Sejak paruh kedua tahun lalu, Brazil menjadi sorotan dunia. Ribuan laras kamera mengarahkan bidikannya ke ajang World Youth Day (WYD) yang dihadiri Paus Fransiskus. Pada tahun ini, Brazil kembali menyedot perhatian seantero dunia dengan pagelaran Piala Dunia. Negeri Samba itu dibanjiri wisatawan selama dua momen mondial ini berlangsung. Layaklah jika perhelatan besar ini direfleksikan dalam kacamata iman.
Momen Perjumpaan
WYD dan Piala Dunia seolah menjadi wadah untuk belajar menghargai dan menerima keanekaragaman sebagai keniscayaan dalam komunitas umat manusia. Pelbagai bangsa berlatar budaya dan bahasa berbeda tumpah ruah dalam momen ini. Pertemuan mereka tentu membuahkan pengalaman kebersamaan dalam perbedaan.
Piala Dunia menjadi magnet perjumpaan keniscayaan tersebut. Para pemain tim nasional tiap negara saja sudah mencerminkan keanekaragaman. Apalagi para pendukungnya. Mereka bisa terikat dengan rasa memiliki tim yang sungguh mengakar jika tak ingin menamainya fanatik. Semangat seperasaan ini mampu menggelorakan agenda besar, memobilisasi begitu banyak orang untuk berbuat sesuatu dengan visi sama. Mereka rela melakukan banyak hal demi mendukung tim favorit.
Dalam konteks memaknai keanekaragaman, Piala Dunia bisa dijadikan ajang belajar. Rasa memiliki tim favorit dapat diarahkan pada gerakan dukungan yang positif. Pertandingan demi meraih kemenangan pun digelar dalam konteks tegaknya aturan permainan. Alangkah indahnya jika Gereja bisa menggerakkan segenap anggotanya karena rasa memiliki dan cinta akan Tuhan dan sesama. Semua tentu bermula dari semangat seperasaan dalam hidup bersama dengan yang lain berlandaskan sikap saling menghargai dan menerima keanekaragaman, serta berjalan dalam koridor ajaran kristiani.
Spiritualitas Stadion
Selain berbuah perjumpaan, sepak bola berdaya pikat untuk mengumpulkan lebih banyak orang terutama kaum muda. Kelas ekonomi mana pun bisa gandrung dengan dunia sepak bola ini. Bahkan lazim disebut olah raga yang populer di kalangan rakyat jelata. Forum ini amat strategis untuk menyemai benih kebajikan demi keharmonisan hidup bersama.

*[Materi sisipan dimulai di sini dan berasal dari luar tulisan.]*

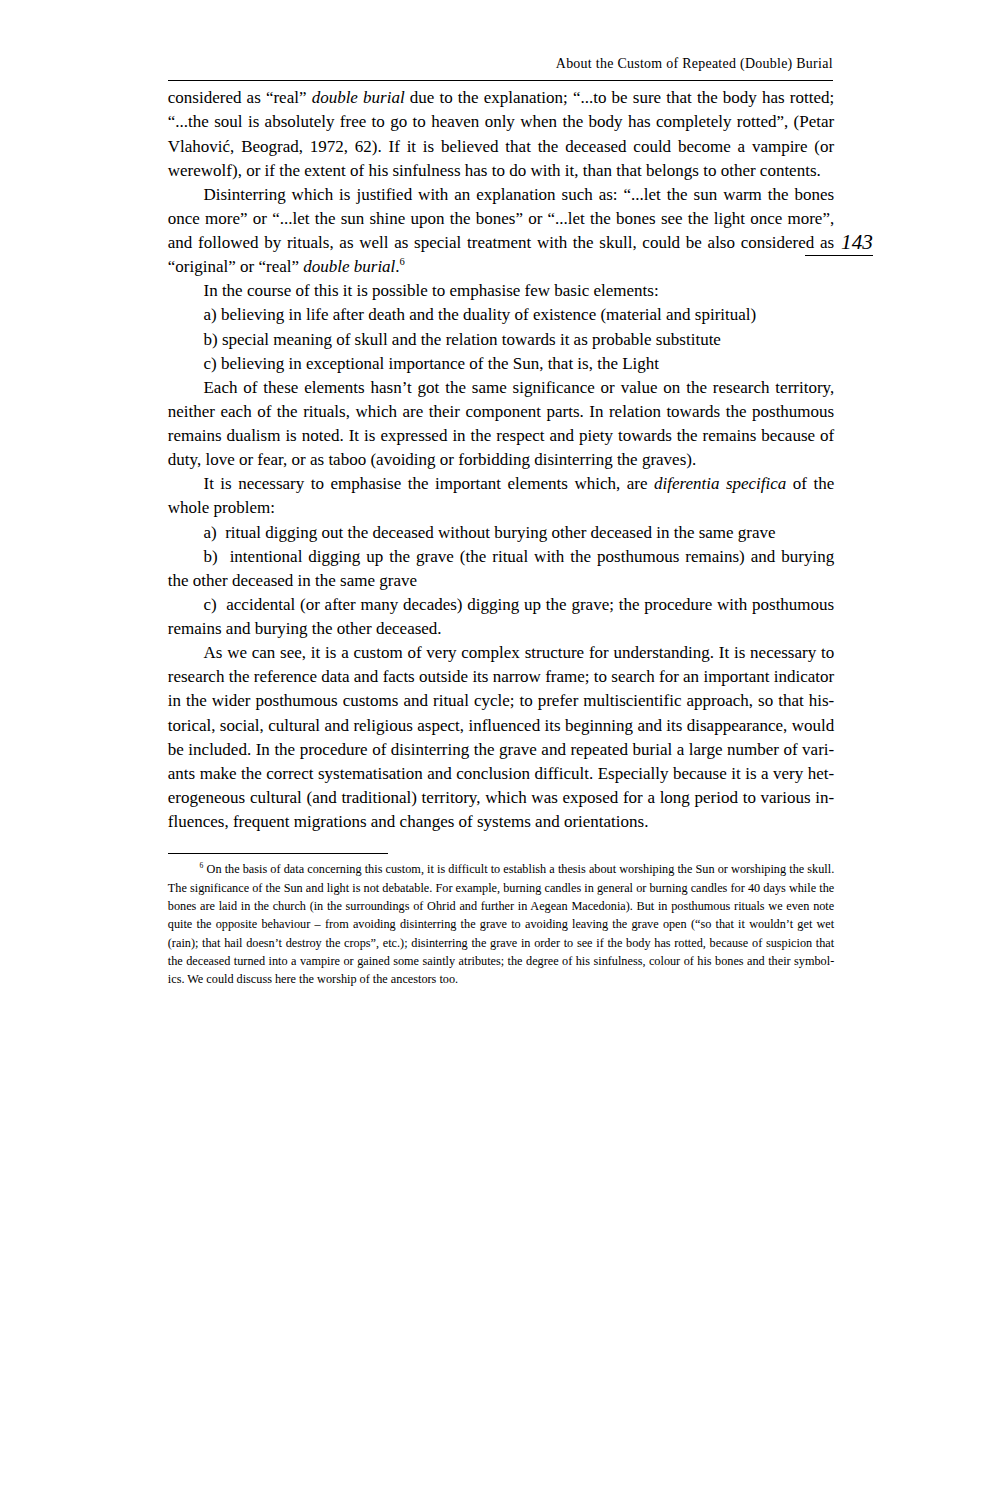About the Custom of Repeated (Double) Burial
143
considered as “real” double burial due to the explanation; “...to be sure that the body has rotted; “...the soul is absolutely free to go to heaven only when the body has completely rotted”, (Petar Vlahović, Beograd, 1972, 62). If it is believed that the deceased could become a vampire (or werewolf), or if the extent of his sinfulness has to do with it, than that belongs to other contents.
Disinterring which is justified with an explanation such as: “...let the sun warm the bones once more” or “...let the sun shine upon the bones” or “...let the bones see the light once more”, and followed by rituals, as well as special treatment with the skull, could be also considered as “original” or “real” double burial.6
In the course of this it is possible to emphasise few basic elements:
a) believing in life after death and the duality of existence (material and spiritual)
b) special meaning of skull and the relation towards it as probable substitute
c) believing in exceptional importance of the Sun, that is, the Light
Each of these elements hasn’t got the same significance or value on the research territory, neither each of the rituals, which are their component parts. In relation towards the posthumous remains dualism is noted. It is expressed in the respect and piety towards the remains because of duty, love or fear, or as taboo (avoiding or forbidding disinterring the graves).
It is necessary to emphasise the important elements which, are diferentia specifica of the whole problem:
a) ritual digging out the deceased without burying other deceased in the same grave
b) intentional digging up the grave (the ritual with the posthumous remains) and burying the other deceased in the same grave
c) accidental (or after many decades) digging up the grave; the procedure with posthumous remains and burying the other deceased.
As we can see, it is a custom of very complex structure for understanding. It is necessary to research the reference data and facts outside its narrow frame; to search for an important indicator in the wider posthumous customs and ritual cycle; to prefer multiscientific approach, so that historical, social, cultural and religious aspect, influenced its beginning and its disappearance, would be included. In the procedure of disinterring the grave and repeated burial a large number of variants make the correct systematisation and conclusion difficult. Especially because it is a very heterogeneous cultural (and traditional) territory, which was exposed for a long period to various influences, frequent migrations and changes of systems and orientations.
6 On the basis of data concerning this custom, it is difficult to establish a thesis about worshiping the Sun or worshiping the skull. The significance of the Sun and light is not debatable. For example, burning candles in general or burning candles for 40 days while the bones are laid in the church (in the surroundings of Ohrid and further in Aegean Macedonia). But in posthumous rituals we even note quite the opposite behaviour – from avoiding disinterring the grave to avoiding leaving the grave open (“so that it wouldn’t get wet (rain); that hail doesn’t destroy the crops”, etc.); disinterring the grave in order to see if the body has rotted, because of suspicion that the deceased turned into a vampire or gained some saintly atributes; the degree of his sinfulness, colour of his bones and their symbolics. We could discuss here the worship of the ancestors too.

Kadang ada waktu hening sebelum pertandingan untuk mengenangkan wafatnya seseorang. Tak jarang diadakan pertandingan untuk mengumpulkan dana kemanusiaan atau mempromosikan nilai-nilai persaudaraan antarbangsa. Ajang sepak bola ini pun memuncak dalam Piala Dunia. Maka diseminasi nilai-nilai luhur peradaban manusia menemukan wahana untuk dikembangbiakkan.
Di dalam stadion yang menjadi tontonan jutaan orang di seluruh dunia, sederet nilai peradaban itu tercermin. Latar belakang yang berbeda bertemu untuk mendulang spiritualitas dalam permainan yang mereka lakukan, pun yang dilihat orang. Inilah miniatur perjuangan membangun komunitas umat manusia. Suatu pertandingan seumpama kuliah atau bahkan khotbah yang mengarahkan jutaan mata dan telinga untuk ikut mengalami. Tentu saja buah pengalaman itu hanya bisa tumbuh dan berkembang jika dipupuk dan direfleksikan.
Tak heran, spiritualitas dalam stadion itu dilirik Gereja untuk menyerukan moralitas kristiani. Itulah lahan pastoral yang patut dipeluk. Mengupas buah rohani persepakbolaan tak ubahnya berkatekese tentang nilai kehidupan yang dijunjung Gereja. Apalagi, banyak orang muda dan rakyat jelata punya keterlibatan aktif. Gereja tak harus menyukai Piala Dunia, melainkan melihatnya sebagai kebun anggur yang patut digarap. Tentu tak hanya di mana momen itu berlangsung, tapi dalam Gereja partikular di mana momen perjumpaan keanekaragaman hidup bergulir. Dalam kancah ini, sentuhan Gereja akan menyapa generasi masa depan dan orang kecil yang menjadi konsen untuk dilayani.